* [Dataset records]:
Start of Block

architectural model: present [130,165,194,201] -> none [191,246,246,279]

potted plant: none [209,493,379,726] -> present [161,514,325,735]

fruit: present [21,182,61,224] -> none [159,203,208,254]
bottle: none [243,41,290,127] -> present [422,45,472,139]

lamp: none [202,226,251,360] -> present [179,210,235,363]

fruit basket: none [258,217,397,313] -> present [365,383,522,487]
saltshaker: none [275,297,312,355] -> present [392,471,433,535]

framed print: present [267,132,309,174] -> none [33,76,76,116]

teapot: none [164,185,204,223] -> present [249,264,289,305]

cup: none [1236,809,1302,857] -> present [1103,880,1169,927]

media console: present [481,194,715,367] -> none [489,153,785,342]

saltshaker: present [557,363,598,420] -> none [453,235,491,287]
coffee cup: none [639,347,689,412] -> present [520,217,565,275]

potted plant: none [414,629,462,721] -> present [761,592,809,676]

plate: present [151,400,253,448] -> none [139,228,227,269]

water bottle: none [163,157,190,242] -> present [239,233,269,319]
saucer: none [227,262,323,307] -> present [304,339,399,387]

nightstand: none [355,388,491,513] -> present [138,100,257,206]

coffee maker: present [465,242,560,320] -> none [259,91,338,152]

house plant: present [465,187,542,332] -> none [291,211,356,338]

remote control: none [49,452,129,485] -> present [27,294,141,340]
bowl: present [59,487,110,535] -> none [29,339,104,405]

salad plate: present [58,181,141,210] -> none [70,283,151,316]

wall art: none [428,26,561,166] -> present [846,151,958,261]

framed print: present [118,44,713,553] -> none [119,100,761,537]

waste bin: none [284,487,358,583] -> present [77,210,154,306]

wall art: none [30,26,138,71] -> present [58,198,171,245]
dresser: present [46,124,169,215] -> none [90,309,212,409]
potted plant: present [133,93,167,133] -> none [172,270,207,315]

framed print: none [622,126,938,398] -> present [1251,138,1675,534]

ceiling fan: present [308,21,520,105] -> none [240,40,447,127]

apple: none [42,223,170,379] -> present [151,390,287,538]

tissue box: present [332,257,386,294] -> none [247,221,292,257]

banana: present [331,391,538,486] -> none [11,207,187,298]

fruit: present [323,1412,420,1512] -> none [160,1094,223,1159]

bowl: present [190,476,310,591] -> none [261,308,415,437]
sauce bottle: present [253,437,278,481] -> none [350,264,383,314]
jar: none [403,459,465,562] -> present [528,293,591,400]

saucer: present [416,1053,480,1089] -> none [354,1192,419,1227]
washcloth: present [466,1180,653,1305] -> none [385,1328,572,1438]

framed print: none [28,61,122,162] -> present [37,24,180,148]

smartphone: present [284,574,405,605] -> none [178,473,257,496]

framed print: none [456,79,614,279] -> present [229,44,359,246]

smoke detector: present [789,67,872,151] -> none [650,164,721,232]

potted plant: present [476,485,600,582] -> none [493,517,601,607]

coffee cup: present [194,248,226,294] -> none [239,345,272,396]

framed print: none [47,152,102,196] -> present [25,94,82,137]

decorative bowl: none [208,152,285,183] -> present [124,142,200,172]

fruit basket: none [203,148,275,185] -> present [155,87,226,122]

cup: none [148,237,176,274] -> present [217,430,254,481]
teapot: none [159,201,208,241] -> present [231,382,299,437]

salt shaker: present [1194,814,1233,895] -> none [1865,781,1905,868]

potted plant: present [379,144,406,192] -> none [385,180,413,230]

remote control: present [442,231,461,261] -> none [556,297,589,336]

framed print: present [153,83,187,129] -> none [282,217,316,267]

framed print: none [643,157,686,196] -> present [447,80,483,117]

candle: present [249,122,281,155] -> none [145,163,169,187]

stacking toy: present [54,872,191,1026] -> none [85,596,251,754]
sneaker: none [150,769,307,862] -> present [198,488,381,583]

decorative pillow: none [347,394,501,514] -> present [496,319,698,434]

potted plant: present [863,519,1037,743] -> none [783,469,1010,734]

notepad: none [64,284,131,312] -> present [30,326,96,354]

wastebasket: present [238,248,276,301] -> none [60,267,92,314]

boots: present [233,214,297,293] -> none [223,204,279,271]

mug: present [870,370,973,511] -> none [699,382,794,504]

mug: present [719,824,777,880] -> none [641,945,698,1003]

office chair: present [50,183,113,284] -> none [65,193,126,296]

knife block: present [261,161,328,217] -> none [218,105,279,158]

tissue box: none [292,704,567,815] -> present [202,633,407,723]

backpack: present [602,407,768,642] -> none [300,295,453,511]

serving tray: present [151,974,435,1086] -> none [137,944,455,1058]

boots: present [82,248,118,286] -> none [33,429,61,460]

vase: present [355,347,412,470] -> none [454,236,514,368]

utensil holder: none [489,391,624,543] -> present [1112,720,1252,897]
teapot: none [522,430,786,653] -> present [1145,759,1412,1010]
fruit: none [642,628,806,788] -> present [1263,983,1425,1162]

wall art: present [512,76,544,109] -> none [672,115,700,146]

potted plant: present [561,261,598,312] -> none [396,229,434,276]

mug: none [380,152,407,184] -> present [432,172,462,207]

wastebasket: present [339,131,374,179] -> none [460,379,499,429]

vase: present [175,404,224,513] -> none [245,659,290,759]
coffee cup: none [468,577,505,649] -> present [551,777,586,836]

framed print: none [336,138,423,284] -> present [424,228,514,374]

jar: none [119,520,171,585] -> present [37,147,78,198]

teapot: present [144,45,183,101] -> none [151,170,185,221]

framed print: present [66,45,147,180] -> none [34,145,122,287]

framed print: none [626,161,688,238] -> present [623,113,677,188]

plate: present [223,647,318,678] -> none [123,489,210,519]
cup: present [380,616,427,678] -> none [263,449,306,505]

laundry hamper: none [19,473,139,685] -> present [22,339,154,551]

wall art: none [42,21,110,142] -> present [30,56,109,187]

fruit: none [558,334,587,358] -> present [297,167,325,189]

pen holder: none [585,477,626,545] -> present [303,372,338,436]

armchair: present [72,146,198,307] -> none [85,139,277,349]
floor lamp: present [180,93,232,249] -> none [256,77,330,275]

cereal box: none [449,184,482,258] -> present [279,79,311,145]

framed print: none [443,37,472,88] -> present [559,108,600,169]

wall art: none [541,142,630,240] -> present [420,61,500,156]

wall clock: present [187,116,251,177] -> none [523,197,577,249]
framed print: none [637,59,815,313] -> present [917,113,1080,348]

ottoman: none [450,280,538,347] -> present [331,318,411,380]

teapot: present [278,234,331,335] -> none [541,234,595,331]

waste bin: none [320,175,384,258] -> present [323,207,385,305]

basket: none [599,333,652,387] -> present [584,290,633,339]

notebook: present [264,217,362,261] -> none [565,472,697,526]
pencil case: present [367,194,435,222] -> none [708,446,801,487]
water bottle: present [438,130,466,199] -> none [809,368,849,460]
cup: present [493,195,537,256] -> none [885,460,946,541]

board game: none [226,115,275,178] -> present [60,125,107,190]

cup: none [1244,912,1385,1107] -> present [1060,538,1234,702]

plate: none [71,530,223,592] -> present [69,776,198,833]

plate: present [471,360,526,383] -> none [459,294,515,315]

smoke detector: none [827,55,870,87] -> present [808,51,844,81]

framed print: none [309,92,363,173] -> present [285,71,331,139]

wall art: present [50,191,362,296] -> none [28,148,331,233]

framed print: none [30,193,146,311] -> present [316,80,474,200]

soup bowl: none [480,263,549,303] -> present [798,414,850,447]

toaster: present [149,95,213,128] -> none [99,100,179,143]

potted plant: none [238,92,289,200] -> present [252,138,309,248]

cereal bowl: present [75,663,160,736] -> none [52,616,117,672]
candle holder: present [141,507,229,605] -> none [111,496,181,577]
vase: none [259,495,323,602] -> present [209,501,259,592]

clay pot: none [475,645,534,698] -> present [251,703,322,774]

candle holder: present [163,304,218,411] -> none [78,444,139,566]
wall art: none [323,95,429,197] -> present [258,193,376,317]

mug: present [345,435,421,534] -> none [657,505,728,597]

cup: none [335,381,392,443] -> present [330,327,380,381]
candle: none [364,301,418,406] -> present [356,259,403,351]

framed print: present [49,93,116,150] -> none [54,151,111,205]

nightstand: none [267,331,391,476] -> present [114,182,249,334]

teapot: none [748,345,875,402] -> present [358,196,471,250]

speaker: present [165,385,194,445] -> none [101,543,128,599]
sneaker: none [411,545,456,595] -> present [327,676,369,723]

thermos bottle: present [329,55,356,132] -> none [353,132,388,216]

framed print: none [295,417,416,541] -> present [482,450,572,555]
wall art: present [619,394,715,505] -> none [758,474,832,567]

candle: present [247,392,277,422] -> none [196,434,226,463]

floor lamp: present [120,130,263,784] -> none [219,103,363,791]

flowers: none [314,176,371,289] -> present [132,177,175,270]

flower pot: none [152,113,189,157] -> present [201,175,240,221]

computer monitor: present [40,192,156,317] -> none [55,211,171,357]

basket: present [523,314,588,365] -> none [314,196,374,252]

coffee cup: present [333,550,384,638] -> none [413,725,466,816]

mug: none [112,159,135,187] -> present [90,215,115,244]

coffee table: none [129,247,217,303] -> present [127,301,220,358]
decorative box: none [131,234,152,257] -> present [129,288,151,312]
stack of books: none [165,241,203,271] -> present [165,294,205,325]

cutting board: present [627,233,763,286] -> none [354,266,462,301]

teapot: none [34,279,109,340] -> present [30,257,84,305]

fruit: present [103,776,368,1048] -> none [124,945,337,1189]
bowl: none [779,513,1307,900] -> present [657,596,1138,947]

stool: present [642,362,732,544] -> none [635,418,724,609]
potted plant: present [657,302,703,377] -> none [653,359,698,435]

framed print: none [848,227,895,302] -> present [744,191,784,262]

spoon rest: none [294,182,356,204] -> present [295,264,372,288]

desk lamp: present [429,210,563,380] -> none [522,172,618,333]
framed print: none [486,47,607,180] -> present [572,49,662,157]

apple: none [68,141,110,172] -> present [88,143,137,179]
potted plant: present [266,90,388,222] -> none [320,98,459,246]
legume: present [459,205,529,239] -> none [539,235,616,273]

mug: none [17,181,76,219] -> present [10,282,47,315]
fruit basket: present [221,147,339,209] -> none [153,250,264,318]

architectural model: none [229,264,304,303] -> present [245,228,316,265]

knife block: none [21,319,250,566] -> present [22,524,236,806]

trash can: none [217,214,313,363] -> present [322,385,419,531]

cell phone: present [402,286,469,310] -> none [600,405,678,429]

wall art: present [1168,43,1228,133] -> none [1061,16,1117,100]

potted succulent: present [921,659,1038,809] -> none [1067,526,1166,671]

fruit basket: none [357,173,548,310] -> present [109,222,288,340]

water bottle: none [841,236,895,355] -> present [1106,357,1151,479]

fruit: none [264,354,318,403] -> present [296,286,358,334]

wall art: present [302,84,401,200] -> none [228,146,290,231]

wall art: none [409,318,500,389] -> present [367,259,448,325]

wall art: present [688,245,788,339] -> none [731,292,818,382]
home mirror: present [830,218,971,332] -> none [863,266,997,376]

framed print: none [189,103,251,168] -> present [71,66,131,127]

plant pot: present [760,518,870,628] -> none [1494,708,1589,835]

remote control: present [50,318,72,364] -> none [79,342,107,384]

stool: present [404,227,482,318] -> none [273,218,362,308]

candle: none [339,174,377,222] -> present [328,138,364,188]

End of Block

* [Exercise description]:
Please find every line in the records above that holds the word "nightstand" and copy it.

* [Answer]:
nightstand: none [355,388,491,513] -> present [138,100,257,206]
nightstand: none [267,331,391,476] -> present [114,182,249,334]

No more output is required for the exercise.